Exercise inputs START

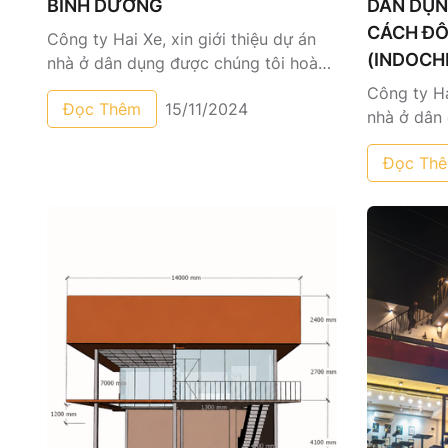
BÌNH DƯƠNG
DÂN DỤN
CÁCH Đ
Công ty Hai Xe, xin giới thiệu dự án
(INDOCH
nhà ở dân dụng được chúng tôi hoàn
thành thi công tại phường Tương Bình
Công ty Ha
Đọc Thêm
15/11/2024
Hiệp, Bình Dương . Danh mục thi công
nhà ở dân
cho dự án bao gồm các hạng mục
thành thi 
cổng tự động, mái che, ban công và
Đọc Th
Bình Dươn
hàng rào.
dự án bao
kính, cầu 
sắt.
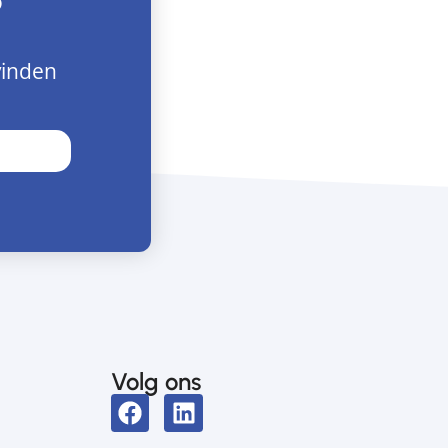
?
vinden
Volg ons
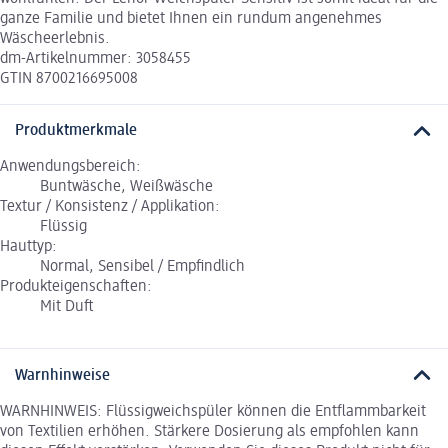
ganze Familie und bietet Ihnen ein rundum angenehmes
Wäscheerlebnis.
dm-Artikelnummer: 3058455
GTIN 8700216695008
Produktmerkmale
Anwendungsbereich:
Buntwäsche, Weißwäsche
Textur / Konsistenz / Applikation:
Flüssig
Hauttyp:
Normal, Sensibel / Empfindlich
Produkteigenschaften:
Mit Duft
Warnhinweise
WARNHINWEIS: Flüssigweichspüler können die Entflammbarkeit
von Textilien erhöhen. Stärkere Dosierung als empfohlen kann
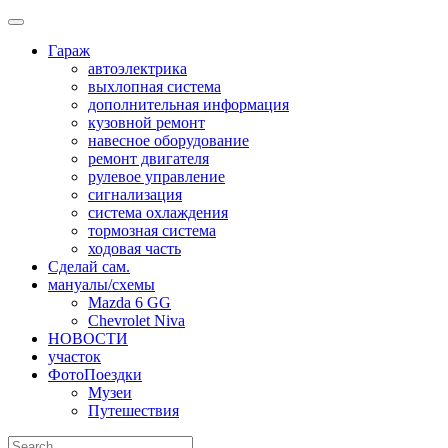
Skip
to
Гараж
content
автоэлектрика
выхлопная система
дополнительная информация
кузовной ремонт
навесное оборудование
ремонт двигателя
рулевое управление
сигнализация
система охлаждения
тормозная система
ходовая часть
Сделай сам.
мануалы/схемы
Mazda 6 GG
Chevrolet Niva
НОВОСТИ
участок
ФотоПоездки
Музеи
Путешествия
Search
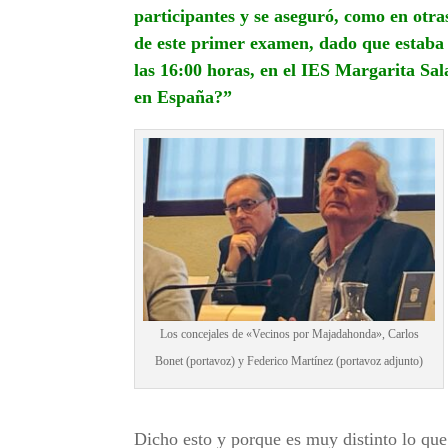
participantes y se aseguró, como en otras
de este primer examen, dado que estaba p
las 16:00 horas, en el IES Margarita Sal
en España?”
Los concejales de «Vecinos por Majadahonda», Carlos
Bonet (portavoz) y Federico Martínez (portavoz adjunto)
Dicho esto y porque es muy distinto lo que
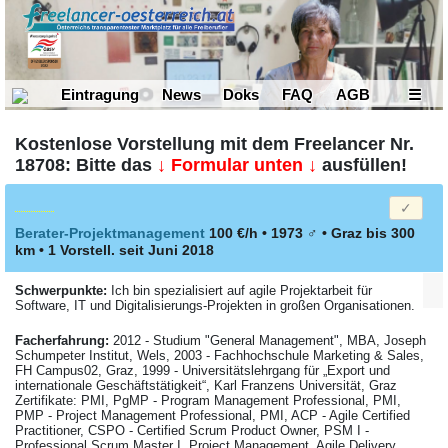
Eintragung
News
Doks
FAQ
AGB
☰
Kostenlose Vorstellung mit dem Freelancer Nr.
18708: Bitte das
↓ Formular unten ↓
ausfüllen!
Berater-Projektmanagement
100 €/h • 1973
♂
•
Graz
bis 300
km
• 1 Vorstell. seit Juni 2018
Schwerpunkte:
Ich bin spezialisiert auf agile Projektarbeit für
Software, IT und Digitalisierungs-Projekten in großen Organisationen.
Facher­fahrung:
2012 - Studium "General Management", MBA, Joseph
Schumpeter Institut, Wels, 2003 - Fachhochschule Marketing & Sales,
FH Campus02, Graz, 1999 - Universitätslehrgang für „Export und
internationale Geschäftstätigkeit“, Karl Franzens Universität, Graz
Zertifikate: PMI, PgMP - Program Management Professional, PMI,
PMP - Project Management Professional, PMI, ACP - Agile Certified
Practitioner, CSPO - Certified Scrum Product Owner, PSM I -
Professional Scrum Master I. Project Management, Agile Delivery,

Exercise inputs END

* **Assignment**
Now transcribe the lines above exactly, starting at the line containing "Công ty Hai Xe, xin giới thiệu dự án" and ending at the line containing "тормозная система", both lines included, pictures excluded.

* **Reply**
Công ty Hai Xe, xin giới thiệu dự án
(INDOCH
nhà ở dân dụng được chúng tôi hoàn
thành thi công tại phường Tương Bình
Công ty Ha
Đọc Thêm
15/11/2024
Hiệp, Bình Dương . Danh mục thi công
nhà ở dân
cho dự án bao gồm các hạng mục
thành thi 
cổng tự động, mái che, ban công và
Đọc Th
Bình Dươn
hàng rào.
dự án bao
kính, cầu 
sắt.
?
vinden
Volg ons
ganze Familie und bietet Ihnen ein rundum angenehmes
Wäscheerlebnis.
dm-Artikelnummer: 3058455
GTIN 8700216695008
Produktmerkmale
Anwendungsbereich:
Buntwäsche, Weißwäsche
Textur / Konsistenz / Applikation:
Flüssig
Hauttyp:
Normal, Sensibel / Empfindlich
Produkteigenschaften:
Mit Duft
Warnhinweise
WARNHINWEIS: Flüssigweichspüler können die Entflammbarkeit
von Textilien erhöhen. Stärkere Dosierung als empfohlen kann
Skip
to
Гараж
content
автоэлектрика
выхлопная система
дополнительная информация
кузовной ремонт
навесное оборудование
ремонт двигателя
рулевое управление
сигнализация
система охлаждения
тормозная система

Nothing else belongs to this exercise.